• _Task instructions_
The answer must be an exact copy of the entries that follow, with all images removed.

*** Opening Data for this exercise ***

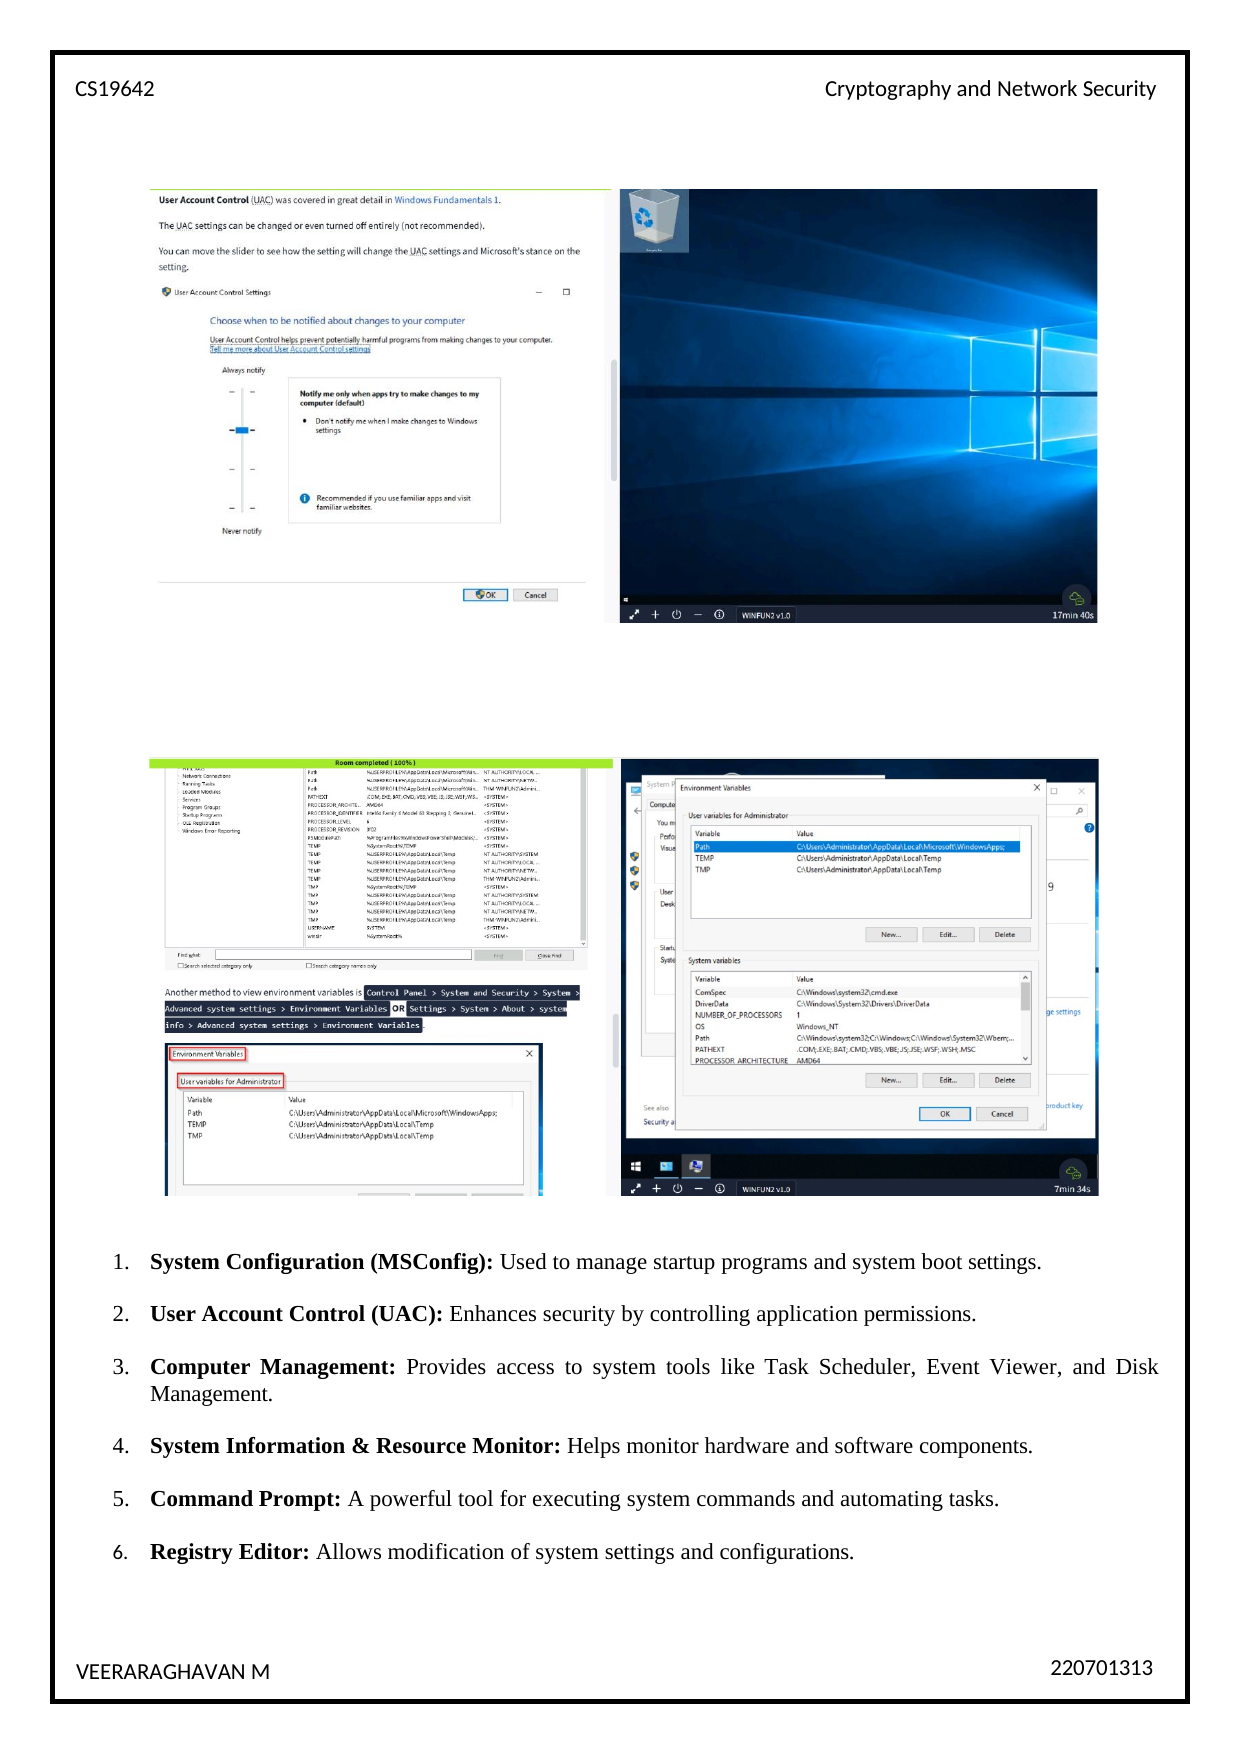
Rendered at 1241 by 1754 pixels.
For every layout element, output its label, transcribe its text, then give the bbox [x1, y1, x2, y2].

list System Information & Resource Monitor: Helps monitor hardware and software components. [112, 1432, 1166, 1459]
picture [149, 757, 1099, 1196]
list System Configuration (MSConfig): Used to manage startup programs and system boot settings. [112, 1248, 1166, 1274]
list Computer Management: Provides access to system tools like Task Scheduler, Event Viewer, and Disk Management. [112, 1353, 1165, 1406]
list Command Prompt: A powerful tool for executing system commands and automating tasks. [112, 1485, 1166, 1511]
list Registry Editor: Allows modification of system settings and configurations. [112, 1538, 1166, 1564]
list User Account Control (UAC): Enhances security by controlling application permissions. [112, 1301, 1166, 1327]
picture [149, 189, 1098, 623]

*** Closing Data for this exercise ***

• _Result_
Rendered at 1241 by 1754 pixels.
For every layout element, output its label, transcribe its text, then give the bbox [x1, y1, x2, y2].

list System Information & Resource Monitor: Helps monitor hardware and software components. [112, 1432, 1166, 1459]
picture [149, 757, 1099, 1196]
list System Configuration (MSConfig): Used to manage startup programs and system boot settings. [112, 1248, 1166, 1274]
list Computer Management: Provides access to system tools like Task Scheduler, Event Viewer, and Disk Management. [112, 1353, 1165, 1406]
list Command Prompt: A powerful tool for executing system commands and automating tasks. [112, 1485, 1166, 1511]
list Registry Editor: Allows modification of system settings and configurations. [112, 1538, 1166, 1564]
list User Account Control (UAC): Enhances security by controlling application permissions. [112, 1301, 1166, 1327]
picture [149, 189, 1098, 623]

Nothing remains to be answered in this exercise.